**Task set**
1. In the article on Trump's Iran crop promise, rewrite the passage from "President Donald Trump" to "to go there?", replacing "farmers" with "growers".
2. According to the article on Trump's Iran crop promise, by what percentage did Trump say the agricultural trade deficit had been reduced this year?

**Selected text**
President Donald Trump has promised American farmers they will soon be able to sell their crops to the “lovely country of Iran” now that he has signed a memorandum of understanding to end his war.
Speaking in the White House Rose Garden Thursday, the president said: “After years of getting ripped off by other countries on trade, we’ve reduced the agricultural trade deficit, just this year, by 42 percent, opening markets to the American exports, and all over the world, we’re opening up markets for the farmers.
“And we have another one, a new market, coming up. And that’s called the lovely country of Iran. It’s a beautiful place. Would anybody like to go there?
“Uh, the Islamic Republic of Iran, uh, they’re having a hard time with food, and we’re gonna be taking some of their money and we’ll spend it, and we’re gonna be buying wheat, soybeans, and corn – a lot of it – and, uh, that process is gonna be starting pretty soon. It’s gonna be pretty big, too. I think it’s gonna be very big.”
Trump made the same promise on Truth Social Tuesday, saying that Iran is facing a “humanitarian crisis” because of the war and that he would be removing sanctions on Iranian assets and releasing funds “for the purchase of food and medical supplies, exclusively from the United States.”
However, as with many of Trump’s pronouncements on Iran in recent months, it was swiftly contradicted by the republic itself.
“It is interesting that the philosophy and goal of the war, which was the destruction of the Iranian civilization and the collapse of Iran, has become enriching American farmers,” Iranian Foreign Ministry spokesperson Esmail Baghaei said in a withering response.

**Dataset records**
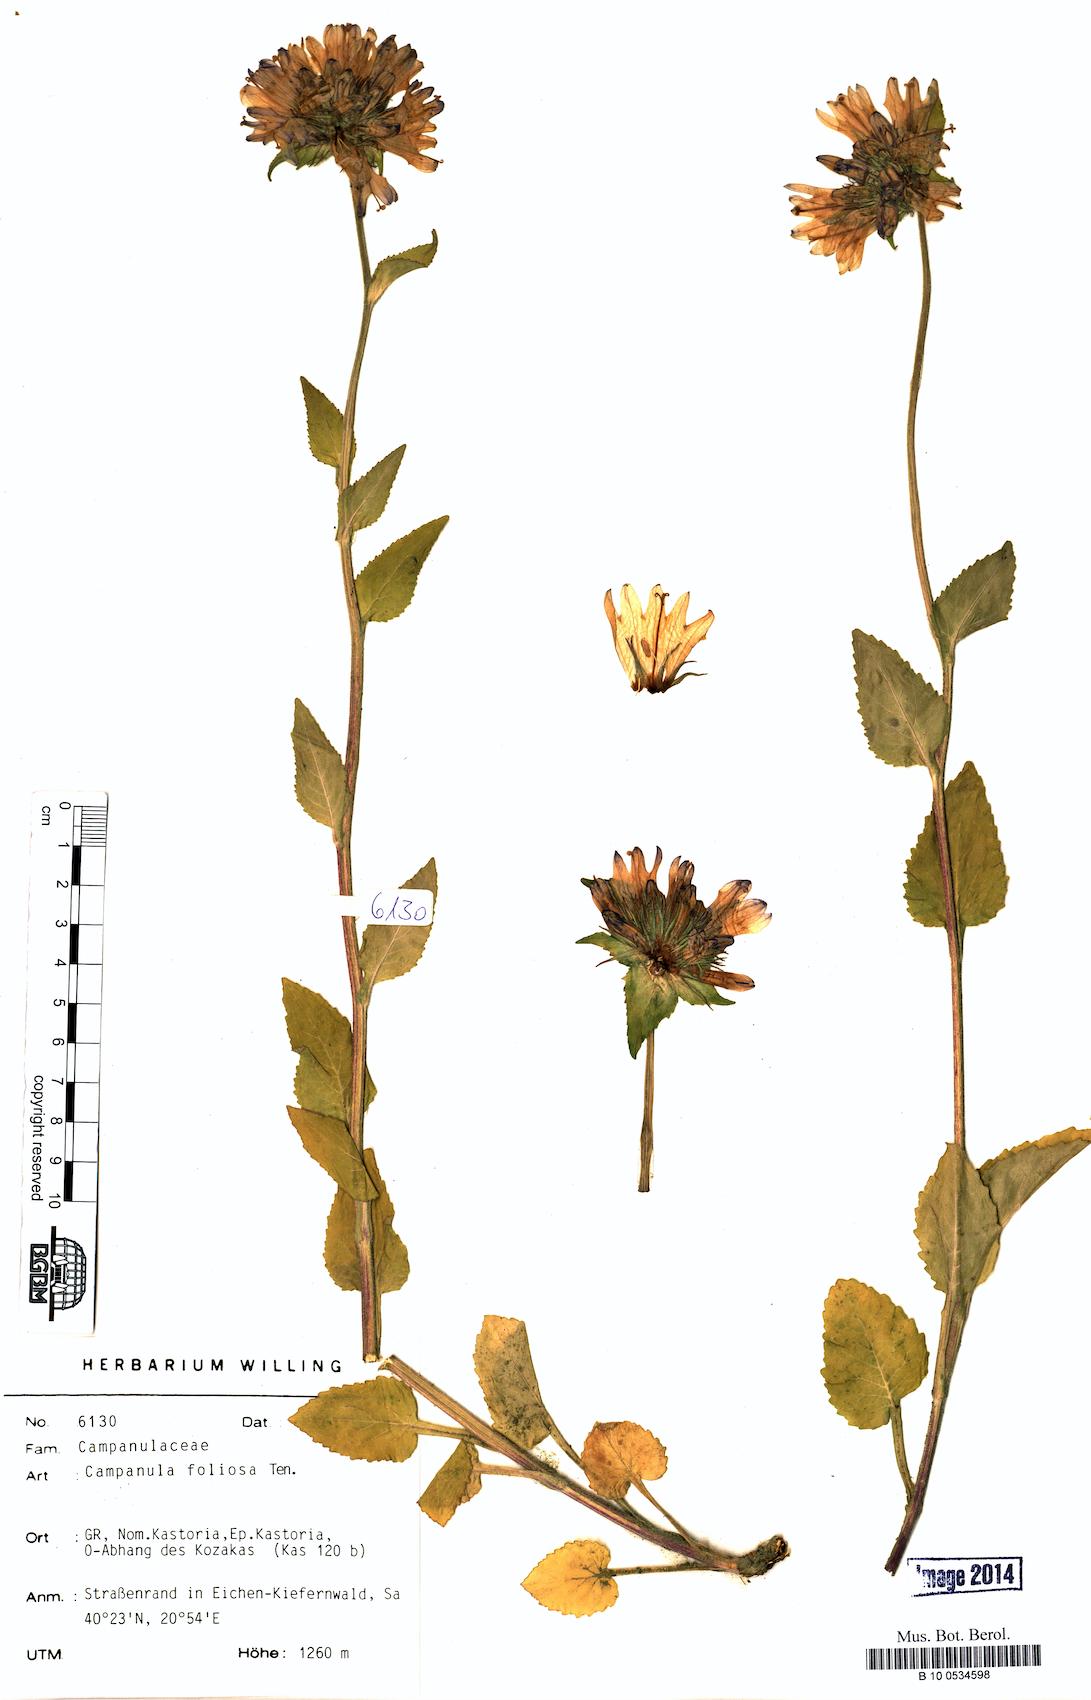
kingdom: Plantae
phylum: Tracheophyta
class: Magnoliopsida
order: Asterales
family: Campanulaceae
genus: Campanula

**Answers**
1.
President Donald Trump has promised American growers they will soon be able to sell their crops to the “lovely country of Iran” now that he has signed a memorandum of understanding to end his war.
Speaking in the White House Rose Garden Thursday, the president said: “After years of getting ripped off by other countries on trade, we’ve reduced the agricultural trade deficit, just this year, by 42 percent, opening markets to the American exports, and all over the world, we’re opening up markets for the growers.
“And we have another one, a new market, coming up. And that’s called the lovely country of Iran. It’s a beautiful place. Would anybody like to go there?

2. 42 percent